Dr. Yuri Lvov, a professor of chemistry and T. Pipes endowed chair in micro and nanosystems at Louisiana Tech University, and Anshul Agarwal, a Louisiana Tech doctoral candidate in biomedical engineering have developed cancer drug nanoencapsulation.
Working from Louisiana Tech's Institute for Micromanufacturing, Lvov and Agarwal collaborated with pharmaceutical researchers from Northeastern University in Boston on a new article in Pharma Focus Asia. The article looks at nanoencapsulation of low soluble cancer drugs and presents an innovative approach for adjusting drug release rates and attaching antibodies at the outer shell layers for targeted drug delivery.

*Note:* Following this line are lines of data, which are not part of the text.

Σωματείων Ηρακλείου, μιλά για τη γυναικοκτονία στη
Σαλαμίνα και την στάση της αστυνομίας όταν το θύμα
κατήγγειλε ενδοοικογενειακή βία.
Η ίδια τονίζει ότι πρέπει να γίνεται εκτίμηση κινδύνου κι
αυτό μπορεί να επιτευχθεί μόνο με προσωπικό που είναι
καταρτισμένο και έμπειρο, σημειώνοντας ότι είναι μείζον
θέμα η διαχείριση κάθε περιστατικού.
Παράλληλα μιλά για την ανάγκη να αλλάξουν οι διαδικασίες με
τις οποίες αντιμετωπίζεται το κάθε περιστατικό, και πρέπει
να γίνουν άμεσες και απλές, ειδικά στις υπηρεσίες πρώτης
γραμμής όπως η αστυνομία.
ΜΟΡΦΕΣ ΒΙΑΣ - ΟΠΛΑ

"We may be able to drastically increase the efficiency of existing low-soluble cancer drugs by way of their nanoparticle formulation," says Lvov. "We are working with several other institutions around the country that are currently in the process of testing our new drug formulation."
"The application of his approach to nanoassembly into clinical drug delivery will enable further improvements in cancer therapy that may reduce some of the traumatic impact of current methods," states Napper.
But Lvov is quick to point out that he is not alone in this endeavor.
"This is not singular research. Drs. Mark DeCoster, David Mills, Patrick O'Neal and many Ph.D. students at the Institute for Micromanufacturing are diligently working on different parts of our drug nanoencapsulation program."
"Nanoencapsulation research is of significant interest to pharmaceutical companies," said Guice.
"We (Louisiana Tech) are not making a new drug," explains Lvov. "But just as important, we are the engineers working in nanotechnology to make new, more efficient formulations for existing drugs."